Oligodendroglioma Classification
Oligodendroglioma IDH-mutant and 1p/19q-codeleted
Anaplastic oligodendroglioma, IDH-mutant & 1p/19q-codeleted
Anaplastic oligodendroglioma NOS
They can be classified by degree of malignancy into grade II and grade III, according to WHO classification.
Only 30% of oligodendroglial tumors are anaplastic oligodendrogliomas
Supratentorial oligodendroglioma
Infratentorial oligodendroglioma
see Insular oligodendroglioma.
Combining histology and genetics in one diagnosis necessarily implicates the occurrence of occasional cases where genetics appears to contradict histology. No classification can encompass the totality of nature’s breadth and diversity. For example, true oligodendroglioma without IDH mutation and without 1p/19q co-deletion may exist in pediatric patients. These “pediatric-type oligodendrogliomas” are mentioned in the Blue Book 1) ,but they are not part of the WHO Classification, and occurrence in adult patients remains unclear.
RNA sequencing
Tirosh et al., profile 4,347 single cells from six IDH1 or IDH2 mutant human oligodendrogliomas by RNA sequencing (RNA-seq) and reconstruct their developmental programs from genome-wide expression signatures. We infer that most cancer cells are differentiated along two specialized glial programs, whereas a rare subpopulation of cells is undifferentiated and associated with a neural stem cell expression program. Cells with expression signatures for proliferation are highly enriched in this rare subpopulation, consistent with a model in which CSCs are primarily responsible for fuelling the growth of oligodendroglioma in humans. Analysis of copy number variation (CNV) shows that distinct CNV sub-clones within tumours display similar cellular hierarchies, suggesting that the architecture of oligodendroglioma is primarily dictated by developmental programs. Subclonal point mutation analysis supports a similar model, although a full phylogenetic tree would be required to definitively determine the effect of genetic evolution on the inferred hierarchies.

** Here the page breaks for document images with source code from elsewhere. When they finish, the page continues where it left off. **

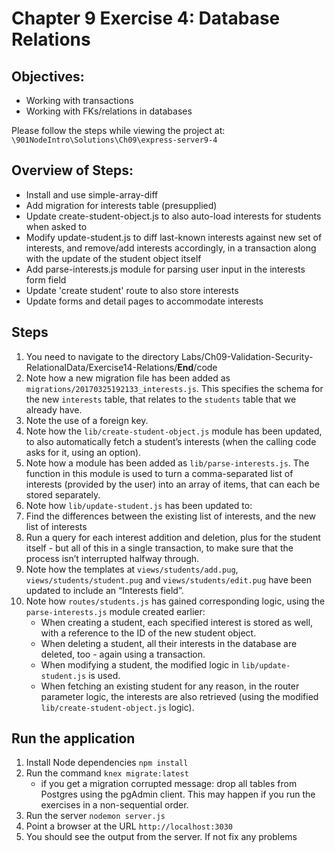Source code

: # Chapter 9 Exercise 4: Database Relations
## Objectives:
* Working with transactions
* Working with FKs/relations in databases

Please follow the steps while viewing the project at:
`\901NodeIntro\Solutions\Ch09\express-server9-4`


## Overview of Steps:
* Install and use simple-array-diff
* Add migration for interests table (presupplied)
* Update create-student-object.js to also auto-load interests for students when asked to
* Modify update-student.js to diff last-known interests against new set of interests, and remove/add interests accordingly, in a transaction along with the update of the student object itself
* Add parse-interests.js module for parsing user input in the interests form field
* Update 'create student' route to also store interests
* Update forms and detail pages to accommodate interests

## Steps
1. You need to navigate to the directory Labs/Ch09-Validation-Security-RelationalData/Exercise14-Relations/__End__/code
1. Note how a new migration file has been added as `migrations/20170325192133_interests.js`. This specifies the schema for the new `interests` table, that relates to the `students` table that we already have.
1. Note the use of a foreign key.
1. Note how the `lib/create-student-object.js` module has been updated, to also automatically fetch a student’s interests (when the calling code asks for it, using an option).
1. Note how a module has been added as `lib/parse-interests.js`. The function in this module is used to turn a comma-separated list of interests (provided by the user) into an array of items, that can each be stored separately.
1. Note how `lib/update-student.js` has been updated to:
1. Find the differences between the existing list of interests, and the new list of interests
1. Run a query for each interest addition and deletion, plus for the student itself - but all of this in a single transaction, to make sure that the process isn’t interrupted halfway through.
1. Note how the templates at `views/students/add.pug`, `views/students/student.pug` and `views/students/edit.pug` have been updated to include an “Interests field”.
1. Note how `routes/students.js` has gained corresponding logic, using the `parse-interests.js` module created earlier:
    - When creating a student, each specified interest is stored as well, with a reference to the ID of the new student object.
    - When deleting a student, all their interests in the database are deleted, too - again using a transaction.
    - When modifying a student, the modified logic in `lib/update-student.js` is used.
    - When fetching an existing student for any reason, in the router parameter logic, the interests are also retrieved (using the modified `lib/create-student-object.js` logic).
## Run the application
1. Install Node dependencies `npm install`
1. Run the command `knex migrate:latest`
   * if you get a migration corrupted message: drop all tables from Postgres using the pgAdmin client. This may happen if you run the exercises in a non-sequential order.
1. Run the server `nodemon server.js`
1. Point a browser at the URL `http://localhost:3030`
1. You should see the output from the server. If not fix any problems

The single-cell analyses provide insight into the cellular architecture of oligodendrogliomas at single-cell resolution and support the cancer stem cell model, with substantial implications for disease management 2).
Molecular subtypes
Wu et al. identified and independently validated two reproducible subtypes associated with distinct molecular characteristics and clinical outcomes. The proliferative subtype, named Oligo1, was characterized by more tumors of CNS WHO grade 3, as well as worse prognosis compared to the Oligo2 subtype. Besides the clinicopathologic features, Oligo1 exhibited enrichment of cell proliferation, regulation of cell cycle and Wnt signaling pathways, and significantly altered genes, such as EGFR, NOTCH1 and MET. In contrast, Oligo2, with favorable outcome, presented increased activation of immune response and metabolic process. Higher T cell/APC co-inhibition and inhibitory checkpoint levels were observed in Oligo2 tumors. Finally, multivariable analysis revealed this classification was an independent prognostic factor in oligodendrogliomas, and the robustness of these molecular subgroups was verified in the validation cohorts 3).